Entries shown =
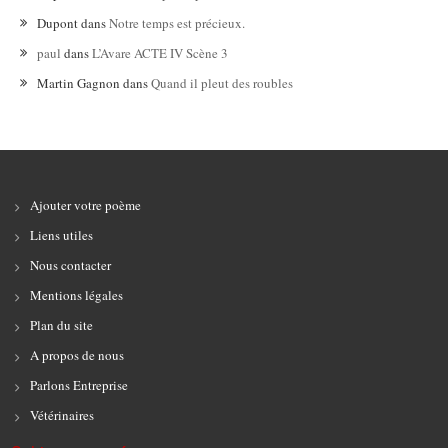
Dupont
dans
Notre temps est précieux.
paul
dans
L’Avare ACTE IV Scène 3
Martin Gagnon
dans
Quand il pleut des roubles
Ajouter votre poème
Liens utiles
Nous contacter
Mentions légales
Plan du site
A propos de nous
Parlons Entreprise
Vétérinaires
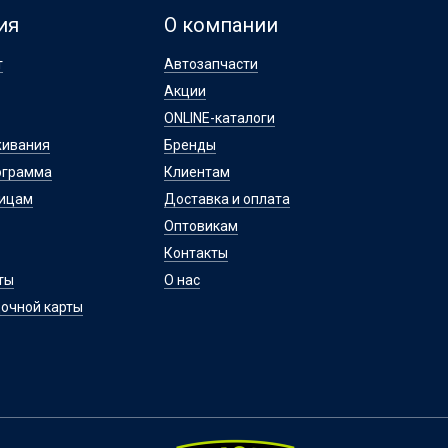
ия
О компании
т
Автозапчасти
Акции
ONLINE-каталоги
живания
Бренды
ограмма
Клиентам
лицам
Доставка и оплата
Оптовикам
Контакты
ты
О нас
очной карты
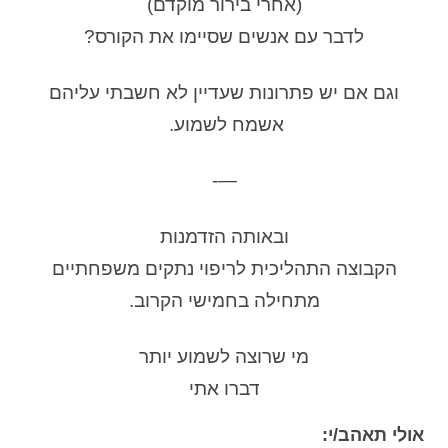
(אחרי בירור מוקדם)
לדבר עם אנשים שסיימו את הקורס?
וגם אם יש פתרונות שעדיין לא חשבתי עליהם
אשמח לשמוע.
—-
ובאותה הזדמנות
הקבוצה התהליכית לריפוי נתקים משפחתיים
מתחילה בחמישי הקרוב.
מי שרוצה לשמוע יותר
דברו אתי
אולי תאהב/י:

Activity = Write out the entries above verbatim; the pictures do not belong in your copy.

Exercise response =
Dupont
dans
Notre temps est précieux.
paul
dans
L’Avare ACTE IV Scène 3
Martin Gagnon
dans
Quand il pleut des roubles
Ajouter votre poème
Liens utiles
Nous contacter
Mentions légales
Plan du site
A propos de nous
Parlons Entreprise
Vétérinaires
ия
О компании
т
Автозапчасти
Акции
ONLINE-каталоги
живания
Бренды
ограмма
Клиентам
лицам
Доставка и оплата
Оптовикам
Контакты
ты
О нас
очной карты
(אחרי בירור מוקדם)
לדבר עם אנשים שסיימו את הקורס?
וגם אם יש פתרונות שעדיין לא חשבתי עליהם
אשמח לשמוע.
—-
ובאותה הזדמנות
הקבוצה התהליכית לריפוי נתקים משפחתיים
מתחילה בחמישי הקרוב.
מי שרוצה לשמוע יותר
דברו אתי
אולי תאהב/י:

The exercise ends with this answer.